The dataset created has an imbalanced class distribution (99% 0s and 1% 1s). It also has many duplicate instances. To change the class distribution or to clean up the data, proceed further. Else, stop.

8. dat2csv.py
    Creates a csv file from the previous output in the format:
        chrom_state,e2f4_motif_score,e2f6_motif_score,dnase_score,chipseq_peak
    [Optional] Now, we can can apply the SMOTE algorithm to change the class distribution. Use the Weka Software to apply SMOTE.

9. uniq.py
    Creates a csv file containing only the unique instances from the previous output file.

10. rm_ambiguous.py
    Removes all the ambiguous instances eg.
        7,8.872,0,0.0574,yes
        7,8.872,0,0.0574,no
    Instances of such type having class label as 'yes' are removed.

11. [Optional] Now, we can can apply the SMOTE algorithm to change the class distribution. Use the Weka Software to apply SMOTE.

12. ffnn_train.py
    Train the Feed Forward Neural Network model.
    Tune the hyperparameters to get the best accuracy, precision and recall.

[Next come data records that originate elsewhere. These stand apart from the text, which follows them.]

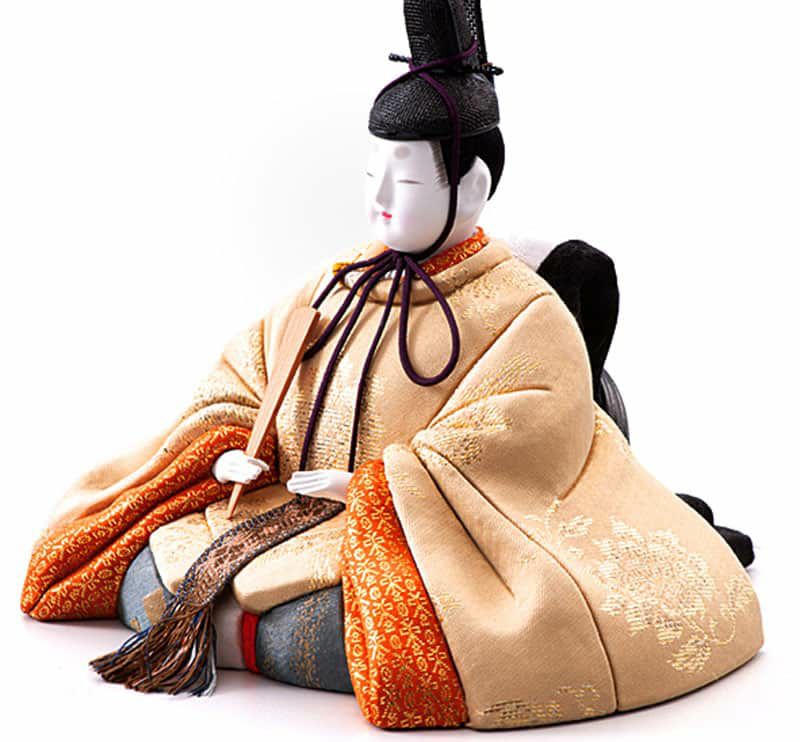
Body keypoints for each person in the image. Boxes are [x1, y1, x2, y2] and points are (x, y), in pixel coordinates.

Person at [22, 0, 762, 731]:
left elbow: (521, 433)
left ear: (472, 188)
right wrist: (231, 447)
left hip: (413, 535)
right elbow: (246, 371)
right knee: (158, 566)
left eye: (403, 184)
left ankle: (243, 636)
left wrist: (371, 488)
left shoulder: (523, 313)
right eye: (371, 173)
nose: (377, 199)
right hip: (276, 504)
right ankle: (238, 630)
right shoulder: (340, 280)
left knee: (354, 627)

    Setting the `cw` (class_weight):
        Count the number of 'no's and 'yes's in the final dataset.
        For example, if there are 1000000 no's and 10 yes's, `cw` will be:
        cw = {0:100000, 1:1} (The keys of this dictionary are the class labels and the corresponding values are the class weights)
    
    This file has options to change the input file format (.dat or .csv), save the learnt model and save the precision-recall values at different thresholds to a file.

13. ffnn_test.py
    Test the Feed Forward Neural Network model.
    It has options to change the input file format (.dat or .csv), show predictions and save them to a file and save the precision recall values to a file.

14. [optional] model.py
    This file has the LSTM Neural Network model.
    The above described options are also available in this file.

15. prc.py
    Plot the precision recall curve. Inputs are arrays of precision and recall values.

16. auprc.r
    Calculates the auPRC, given arrays of precision and recall values. Note: The recall values have to be in ascending order.